Problem —
From the entries below, please output exactly the lines starting at the one containing "tunawezaje kulindwa na Mungu katikati ya" and ending at the one containing "(Swahili Subtitles)", both included.

Data excerpts —
■ ■ ■ ■ ■ ■ ■

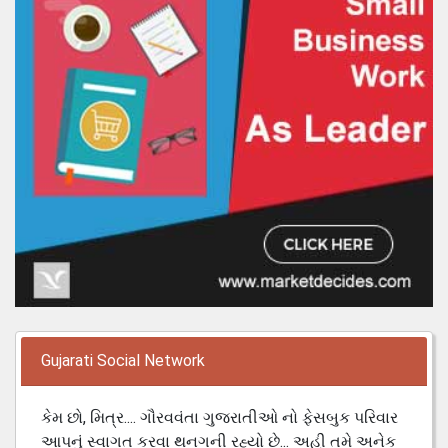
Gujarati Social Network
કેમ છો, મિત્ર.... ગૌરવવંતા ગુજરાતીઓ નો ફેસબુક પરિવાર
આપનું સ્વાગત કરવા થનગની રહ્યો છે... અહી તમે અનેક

■ ■ ■ ■ ■ ■ ■

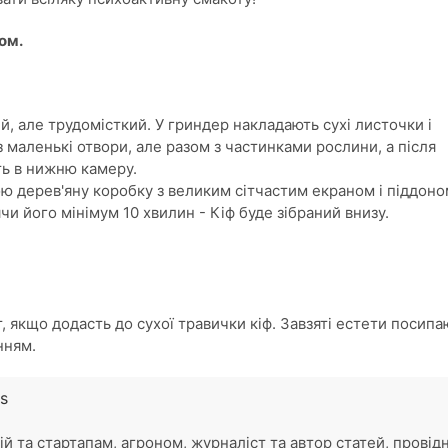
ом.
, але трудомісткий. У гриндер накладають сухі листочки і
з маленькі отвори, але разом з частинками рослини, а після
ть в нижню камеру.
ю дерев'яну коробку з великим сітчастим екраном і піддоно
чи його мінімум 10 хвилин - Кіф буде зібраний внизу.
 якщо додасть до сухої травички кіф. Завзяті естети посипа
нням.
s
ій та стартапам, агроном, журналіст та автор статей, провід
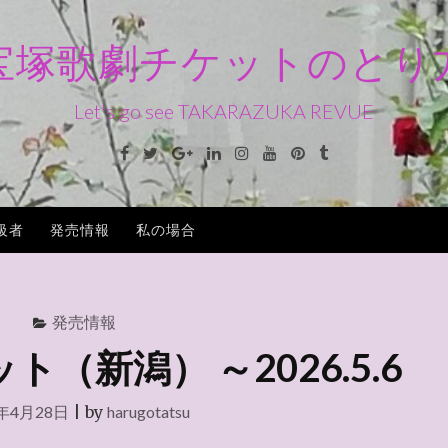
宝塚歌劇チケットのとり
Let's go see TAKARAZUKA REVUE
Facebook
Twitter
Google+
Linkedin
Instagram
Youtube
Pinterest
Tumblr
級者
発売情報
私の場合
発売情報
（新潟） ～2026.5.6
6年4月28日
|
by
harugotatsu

■ ■ ■ ■ ■ ■ ■

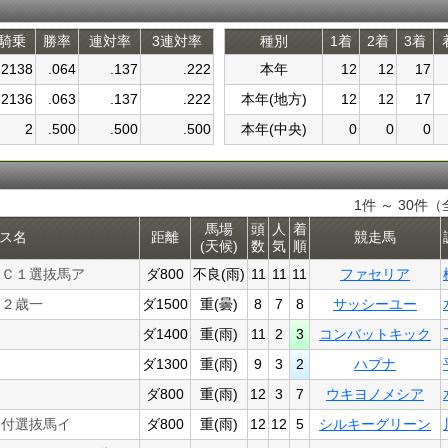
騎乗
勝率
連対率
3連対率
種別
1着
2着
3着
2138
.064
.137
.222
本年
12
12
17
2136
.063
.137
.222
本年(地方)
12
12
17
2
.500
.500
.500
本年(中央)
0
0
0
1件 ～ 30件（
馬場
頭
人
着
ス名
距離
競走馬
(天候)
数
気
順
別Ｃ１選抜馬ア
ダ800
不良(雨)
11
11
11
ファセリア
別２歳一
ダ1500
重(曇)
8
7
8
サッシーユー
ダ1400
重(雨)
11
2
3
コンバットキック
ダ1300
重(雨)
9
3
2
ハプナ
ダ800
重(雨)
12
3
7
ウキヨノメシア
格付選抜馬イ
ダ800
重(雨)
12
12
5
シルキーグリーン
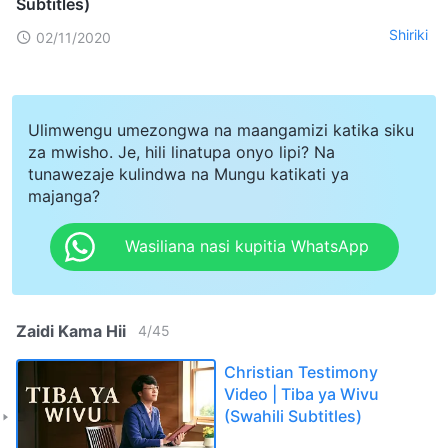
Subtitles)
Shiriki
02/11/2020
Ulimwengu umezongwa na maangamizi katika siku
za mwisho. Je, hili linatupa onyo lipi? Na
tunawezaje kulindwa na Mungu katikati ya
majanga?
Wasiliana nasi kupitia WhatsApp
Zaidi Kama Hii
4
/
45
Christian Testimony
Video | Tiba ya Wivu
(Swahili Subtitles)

■ ■ ■ ■ ■ ■ ■

Exercise answer —
tunawezaje kulindwa na Mungu katikati ya
majanga?
Wasiliana nasi kupitia WhatsApp
Zaidi Kama Hii
4
/
45
Christian Testimony
Video | Tiba ya Wivu
(Swahili Subtitles)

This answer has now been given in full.